REQUIRED ACTION: Starting at the first line of the listing below and ending at the line with "left shoulder: (253, 199)", copy each line exactly.

DATA FOR ANALYSIS:
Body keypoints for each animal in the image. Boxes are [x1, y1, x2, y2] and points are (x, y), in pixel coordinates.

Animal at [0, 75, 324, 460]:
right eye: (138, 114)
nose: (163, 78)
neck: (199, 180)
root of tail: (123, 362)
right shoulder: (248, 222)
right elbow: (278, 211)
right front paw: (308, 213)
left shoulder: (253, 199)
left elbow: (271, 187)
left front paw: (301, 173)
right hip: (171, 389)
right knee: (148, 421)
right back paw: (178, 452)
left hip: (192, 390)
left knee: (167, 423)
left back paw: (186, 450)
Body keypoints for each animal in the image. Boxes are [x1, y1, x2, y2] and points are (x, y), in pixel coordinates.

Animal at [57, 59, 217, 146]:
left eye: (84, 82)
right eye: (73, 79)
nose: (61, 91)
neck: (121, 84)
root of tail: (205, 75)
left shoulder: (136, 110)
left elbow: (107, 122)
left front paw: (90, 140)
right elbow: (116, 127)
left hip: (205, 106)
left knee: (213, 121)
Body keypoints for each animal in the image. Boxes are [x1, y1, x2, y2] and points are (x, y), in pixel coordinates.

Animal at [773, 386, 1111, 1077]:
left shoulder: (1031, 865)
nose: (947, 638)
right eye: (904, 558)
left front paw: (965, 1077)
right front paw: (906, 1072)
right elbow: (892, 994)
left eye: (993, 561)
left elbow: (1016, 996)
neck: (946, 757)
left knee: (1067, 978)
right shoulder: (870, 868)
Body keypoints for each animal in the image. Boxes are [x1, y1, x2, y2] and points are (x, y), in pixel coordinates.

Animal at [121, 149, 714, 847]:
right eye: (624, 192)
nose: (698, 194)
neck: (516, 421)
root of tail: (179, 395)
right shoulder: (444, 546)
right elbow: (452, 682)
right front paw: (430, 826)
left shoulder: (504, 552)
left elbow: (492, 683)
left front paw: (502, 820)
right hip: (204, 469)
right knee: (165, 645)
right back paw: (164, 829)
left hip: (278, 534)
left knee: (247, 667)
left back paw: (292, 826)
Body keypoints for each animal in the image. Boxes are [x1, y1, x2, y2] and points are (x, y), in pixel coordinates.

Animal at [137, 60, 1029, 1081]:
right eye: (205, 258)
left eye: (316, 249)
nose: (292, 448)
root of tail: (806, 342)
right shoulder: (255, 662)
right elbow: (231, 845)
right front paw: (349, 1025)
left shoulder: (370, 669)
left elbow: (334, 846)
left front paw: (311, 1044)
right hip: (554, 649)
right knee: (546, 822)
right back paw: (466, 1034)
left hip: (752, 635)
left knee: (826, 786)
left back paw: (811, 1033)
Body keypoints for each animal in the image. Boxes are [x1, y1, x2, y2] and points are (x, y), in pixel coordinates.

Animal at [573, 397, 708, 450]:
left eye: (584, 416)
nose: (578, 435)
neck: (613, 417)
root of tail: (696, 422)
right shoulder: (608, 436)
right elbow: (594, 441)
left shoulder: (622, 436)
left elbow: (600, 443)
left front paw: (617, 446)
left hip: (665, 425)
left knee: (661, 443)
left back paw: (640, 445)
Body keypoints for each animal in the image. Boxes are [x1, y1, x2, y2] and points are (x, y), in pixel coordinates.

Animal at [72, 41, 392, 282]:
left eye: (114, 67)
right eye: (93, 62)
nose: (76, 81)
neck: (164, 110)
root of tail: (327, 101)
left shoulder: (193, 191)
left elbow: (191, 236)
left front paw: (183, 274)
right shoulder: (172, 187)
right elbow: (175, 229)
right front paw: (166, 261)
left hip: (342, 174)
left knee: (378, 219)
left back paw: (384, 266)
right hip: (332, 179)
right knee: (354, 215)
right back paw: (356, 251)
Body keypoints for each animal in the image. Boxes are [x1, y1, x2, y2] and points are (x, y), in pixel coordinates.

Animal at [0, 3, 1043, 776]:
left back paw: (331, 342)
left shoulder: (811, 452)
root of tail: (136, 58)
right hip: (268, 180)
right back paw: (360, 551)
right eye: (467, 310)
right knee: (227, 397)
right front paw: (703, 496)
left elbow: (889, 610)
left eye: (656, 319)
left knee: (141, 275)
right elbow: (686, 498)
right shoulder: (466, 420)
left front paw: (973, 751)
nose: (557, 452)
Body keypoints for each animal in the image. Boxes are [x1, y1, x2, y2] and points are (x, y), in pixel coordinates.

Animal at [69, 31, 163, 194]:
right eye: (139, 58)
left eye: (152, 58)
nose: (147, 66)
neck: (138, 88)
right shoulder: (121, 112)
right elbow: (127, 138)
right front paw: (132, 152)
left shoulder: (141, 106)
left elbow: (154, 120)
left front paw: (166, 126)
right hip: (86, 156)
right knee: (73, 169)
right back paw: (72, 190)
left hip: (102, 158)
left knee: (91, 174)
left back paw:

FINISHED EXERCISE:
Body keypoints for each animal in the image. Boxes are [x1, y1, x2, y2] and points are (x, y), in pixel coordinates.

Animal at [0, 75, 324, 460]:
right eye: (138, 114)
nose: (163, 78)
neck: (199, 180)
root of tail: (123, 362)
right shoulder: (248, 222)
right elbow: (278, 211)
right front paw: (308, 213)
left shoulder: (253, 199)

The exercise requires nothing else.